間借りで始まった鳩の森保育園の歴史も、30年になろうという頃、それまで社屋の一部を提供してくれていた印刷会社では、さらに大きな社屋ビルを建てる計画が進んでいました。印刷会社もこの30年の間に事業を拡大し、さらに大きなスペースが必要になっていたのです。

最初の園舎と創立当時の子どもたち。

「さあ、どうしましょう」というところですが、ありがたいことに、印刷会社が近くに所有する土地を園に貸してくれるというのです。かくして鳩の森保育園は、初めて独立した園舎をもつことになりました。

私たちの園舎ができる。思いがけない展開に、職員も保護者もみんなワクワク気分です。建設資金はどうやってつくるのか、どのような園舎にするのか‥‥。職員も保護者もひとつになって園舎建設に向かって邁進していました。
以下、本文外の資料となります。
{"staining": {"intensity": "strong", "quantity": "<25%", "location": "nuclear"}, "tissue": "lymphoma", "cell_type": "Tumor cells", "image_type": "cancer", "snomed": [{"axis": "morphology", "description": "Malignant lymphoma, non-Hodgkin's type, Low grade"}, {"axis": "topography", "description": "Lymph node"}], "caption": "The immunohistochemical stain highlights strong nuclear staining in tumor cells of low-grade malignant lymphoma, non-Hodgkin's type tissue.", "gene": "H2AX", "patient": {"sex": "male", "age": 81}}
自分たちの園舎ができるのももうすぐ。それまでの仮園舎住まい。(1982年)

ところが思いがけない事態が待っていたのです。園舎建設地前の路地を隔てた向かい側に建つボクシングジムが保育園の建設に反対し、建設地の工事の妨害をするのです。整地工事中も寝ずの番で建設地を見守らないと、何が起こるかわからない。と、そんな事態になったのです。施工会社の人だけでなく、お父さんたちも職員たちも、自分たちの園舎づくりを不当な妨害から守らねばと、夜も交代で工事現場の見張り番をしていたのだそうです。

園舎建設を守るために、親たちもみんなで集まって・・・。

ある日のこと、この夜も施工会社の現場監督さんと何人かが建設地前の路地に車を止め、夜中に工事現場への悪さをされないよう、見張り番をしていました。現場監督さんはトイレに行きたくなりました。そこで、路地の先にある公衆トイレに行こうと車を出ました。その途端、ボクシングジムの屈強な男たちに囲まれ、現場監督さんはボカボカに殴られてしまいました。気配に気づいて車の中の人たちが急いで外に出て助け出そうとしますが、相手はプロです。かなうわけがありません。もちろん、この時代、携帯電話などありません。必死で警察に駆け込み、訴え、ようやく救出となりました。

しかし、ボクシングジムの男たちが、これは「喧嘩だ」と主張したため、現場監督さんは気の毒なことに殴った男たちと共に警察に留置されてしまいました。この時、子どものお父さんやお母さんたちが次々集まってきて、「それは違う」と事実を警察に訴えたことで、無事、釈放になったのだそうです。もっとも正確に言えば無事ではなく、現場監督さんは大事な前歯を1本失ったそうで、いやはや大変だったようです。

こんな大事件も経て、ボクシングジムとは協議を重ね、やがて和解に至り、親たち、職員たちの思いを形にした新園舎ができました。今、そのボクシングジムはありません。それからほどなくしてお引越しとなり、路地奥の保育園は平和で穏やかです。地域の方々とも仲良し。毎年節分の日には、地域のおそば屋さんも、宝くじ屋さんも、弁護士事務所も‥‥、街をパレードするかわいい鬼たちのために、豆まきをするのを楽しみにしてくださっています。

波乱を経て、1982年11月1日、鉄骨3階建ての新園舎が竣工しました。そして、この機に鳩の森保育園は法人化を果たしました。社会福祉法人代々木鳩の会の鳩の森保育園となったのです。鳩の森保育園の新時代の幕開けです。

波乱の日々を経て、晴れて竣工、鳩の森の新園舎。

さて、新園舎が立つその場所は、今度は山手線の土手沿いです。子どもたちが生活するその部屋の前を電車が走ります。また、子どもたちの大好きな電車のおまけつきです。うれしくて、おかしくて、笑ってしまいますね。鳩の森保育園は、いつも、子どもたちが大好きな「電車が見える保育園」なのです。

部屋からも、屋上からも電車が見える、うれしい新園舎。